Further, the Federal Circuit did not focus on whether the claimed invention was accessible, but rather on whether the use was public. In so doing, the Federal Circuit distinguished Motionless Keyboard Co. v. Microsoft Corp., 486 F.3d 1376, 1379 (Fed. Cir. 2007), stating that in Motionless Keyboard, “there was no evidence showing that ‘the inventions were used for their intended purpose’ because the only alleged prior public uses involved the mere visual display of the claimed keyboard ‘without putting it into use[,]’” leading the Federal Circuit to find that “because the keyboard ‘was not connected to a computer or any other device’ and was not ever used ‘to transmit data,’ the disclosures did not rise to the level of public use.”
After distinguishing Motionless Keyboard, the Federal Circuit ruled that mere visual display of Cherry Star was “undoubtedly a use for its intended purpose: ornament,” leading to a finding of public prior use. In this case, display was use.
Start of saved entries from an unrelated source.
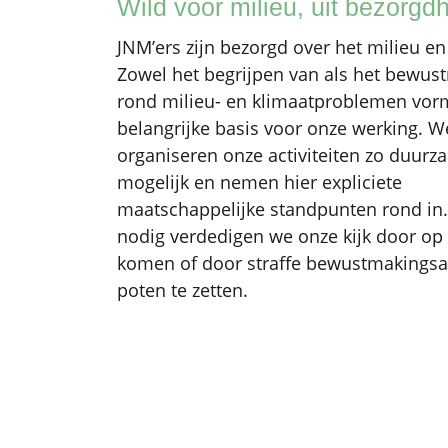
Wild voor milieu, uit bezorgd
JNM’ers zijn bezorgd over het milieu en
Zowel het begrijpen van als het bewu
rond milieu- en klimaatproblemen vo
belangrijke basis voor onze werking. W
organiseren onze activiteiten zo duurz
mogelijk en nemen hier expliciete
maatschappelijke standpunten rond in.
nodig verdedigen we onze kijk door op 
komen of door straffe bewustmakingsa
poten te zetten.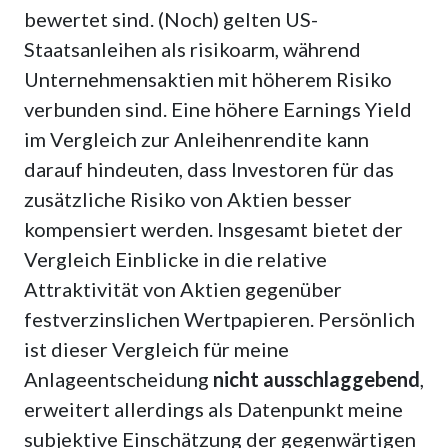
bewertet sind. (Noch) gelten US-
Staatsanleihen als risikoarm, während
Unternehmensaktien mit höherem Risiko
verbunden sind. Eine höhere Earnings Yield
im Vergleich zur Anleihenrendite kann
darauf hindeuten, dass Investoren für das
zusätzliche Risiko von Aktien besser
kompensiert werden. Insgesamt bietet der
Vergleich Einblicke in die relative
Attraktivität von Aktien gegenüber
festverzinslichen Wertpapieren. Persönlich
ist dieser Vergleich für meine
Anlageentscheidung
nicht ausschlaggebend
,
erweitert allerdings als Datenpunkt meine
subjektive Einschätzung der gegenwärtigen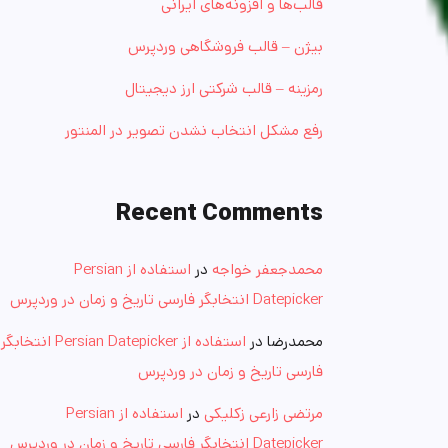
قالب‌ها و افزونه‌های ایرانی
بیژن – قالب فروشگاهی وردپرس
رمزینه – قالب شرکتی ارز دیجیتال
رفع مشکل انتخاب نشدن تصویر در المنتور
Recent Comments
محمدجعفر خواجه
در
استفاده از Persian
Datepicker انتخابگر فارسی تاریخ و زمان در وردپرس
محمدرضا
در
استفاده از Persian Datepicker انتخابگر
فارسی تاریخ و زمان در وردپرس
مرتضی زارعی زکلیکی
در
استفاده از Persian
Datepicker انتخابگر فارسی تاریخ و زمان در وردپرس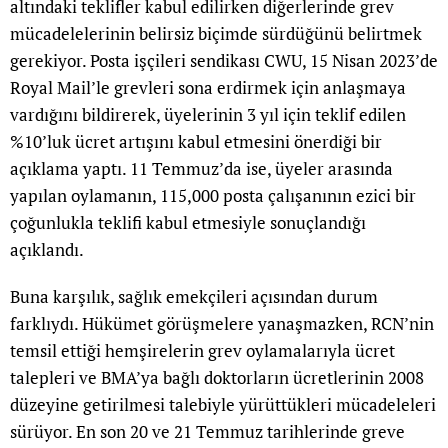
altındaki teklifler kabul edilirken diğerlerinde grev
mücadelelerinin belirsiz biçimde sürdüğünü belirtmek
gerekiyor. Posta işçileri sendikası CWU, 15 Nisan 2023’de
Royal Mail’le grevleri sona erdirmek için anlaşmaya
vardığını bildirerek, üyelerinin 3 yıl için teklif edilen
%10’luk ücret artışını kabul etmesini önerdiği bir
açıklama yaptı. 11 Temmuz’da ise, üyeler arasında
yapılan oylamanın, 115,000 posta çalışanının ezici bir
çoğunlukla teklifi kabul etmesiyle sonuçlandığı
açıklandı.
Buna karşılık, sağlık emekçileri açısından durum
farklıydı. Hükümet görüşmelere yanaşmazken, RCN’nin
temsil ettiği hemşirelerin grev oylamalarıyla ücret
talepleri ve BMA’ya bağlı doktorların ücretlerinin 2008
düzeyine getirilmesi talebiyle yürüttükleri mücadeleleri
sürüyor. En son 20 ve 21 Temmuz tarihlerinde greve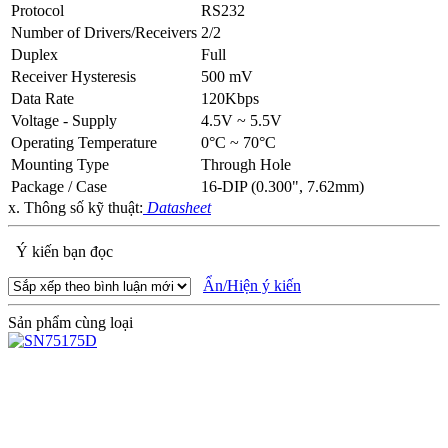
Protocol
RS232
Number of Drivers/Receivers
2/2
Duplex
Full
Receiver Hysteresis
500 mV
Data Rate
120Kbps
Voltage - Supply
4.5V ~ 5.5V
Operating Temperature
0°C ~ 70°C
Mounting Type
Through Hole
Package / Case
16-DIP (0.300", 7.62mm)
x. Thông số kỹ thuật:
Datasheet
Ý kiến bạn đọc
Ẩn/Hiện ý kiến
Sản phẩm cùng loại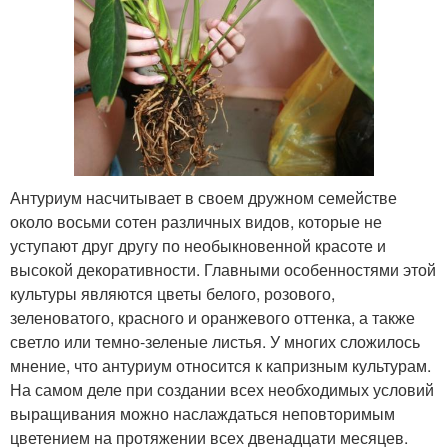
Антуриум насчитывает в своем дружном семействе
около восьми сотен различных видов, которые не
уступают друг другу по необыкновенной красоте и
высокой декоративности. Главными особенностями этой
культуры являются цветы белого, розового,
зеленоватого, красного и оранжевого оттенка, а также
светло или темно-зеленые листья. У многих сложилось
мнение, что антуриум относится к капризным культурам.
На самом деле при создании всех необходимых условий
выращивания можно наслаждаться неповторимым
цветением на протяжении всех двенадцати месяцев.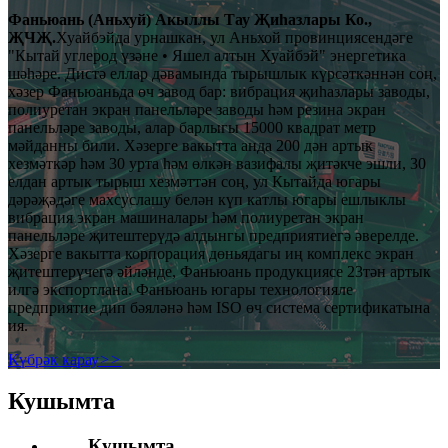
Фаньюань (Аньхуй) Акыллы Тау Җиһазлары Ко.,
ҖЧҖ.
Хуайбэйда урнашкан, ул Аньхой провинциясендәге
"Кытай углерод үзәне • Яшел алтын Хуайбэй" энергетика
шәһәре. Дистә еллар дәвамында тырышлык күрсәткәннән соң,
хәзер Фаньюаньда өч завод бар: вибрация җиһазлары заводы,
полиуретан экран панельләре заводы һәм резина экран
панельләре заводы, алар барлыгы 15000 квадрат метр
мәйданны били. Хәзерге вакытта анда 200 дән артык
хезмәткәр һәм 30 урта һәм өлкән вазифалы җитәкче эшли, 30
елдан артык тырыш хезмәттән соң, ул Кытайда югары
дәрәҗәдәге махсуслашу белән күп катлы югары ешлыклы
вибрация экран машиналары һәм полиуретан экран
панельләре җитештерүдә алдынгы предприятиегә әверелде.
Хәзерге вакытта корпорация дөньядагы иң комплекс экран
җитештерүчегә әйләнде, Фаньюань продукциясе 23тән артык
илгә экспортлана. Фаньюань югары технологияле
предприятие дип бәяләнә һәм ISO өч система сертификатына
ия.
Күбрәк карау
>>
Кушымта
Кушымта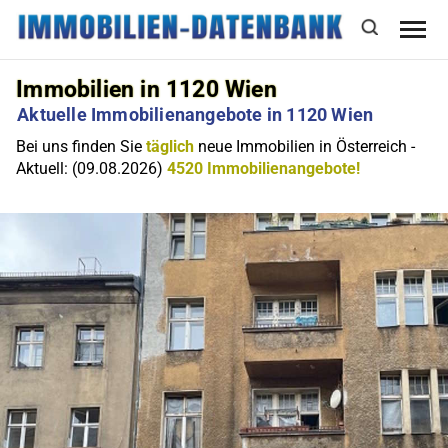
Immobilien in 1120 Wien
Aktuelle Immobilienangebote in 1120 Wien
Bei uns finden Sie
täglich
neue Immobilien in Österreich -
Aktuell: (09.08.2026)
4520 Immobilienangebote!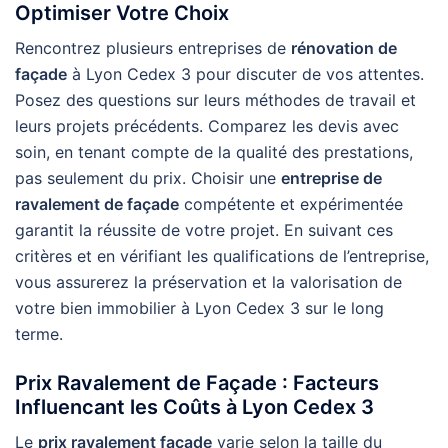
Optimiser Votre Choix
Rencontrez plusieurs entreprises de
rénovation de
façade
à Lyon Cedex 3 pour discuter de vos attentes.
Posez des questions sur leurs méthodes de travail et
leurs projets précédents. Comparez les devis avec
soin, en tenant compte de la qualité des prestations,
pas seulement du prix. Choisir une
entreprise de
ravalement de façade
compétente et expérimentée
garantit la réussite de votre projet. En suivant ces
critères et en vérifiant les qualifications de l’entreprise,
vous assurerez la préservation et la valorisation de
votre bien immobilier à Lyon Cedex 3 sur le long
terme.
Prix Ravalement de Façade : Facteurs
Influencant les Coûts à Lyon Cedex 3
Le
prix ravalement façade
varie selon la taille du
Would it have made any difference if WinGen had focused on claim language relating to the inflorescent pattern which “does not fade during the life of the inflorescence”? This feature could not have been on display or used during the Home Depot event which did not last for the indicated time period. Could focusing on this language have helped WinGen argue that the Home Depot display’s duration was too short to constitute a prior use of the invention, which necessarily includes long-lasting patterns?
But at the end of the day it appears that Cherry Star was complete and that WinGen was promoting it at the Home Depot event. Under such circumstances, prudence would have suggested filing a patent application sooner to try to avoid the public use and on-sale bars of Section 102(b).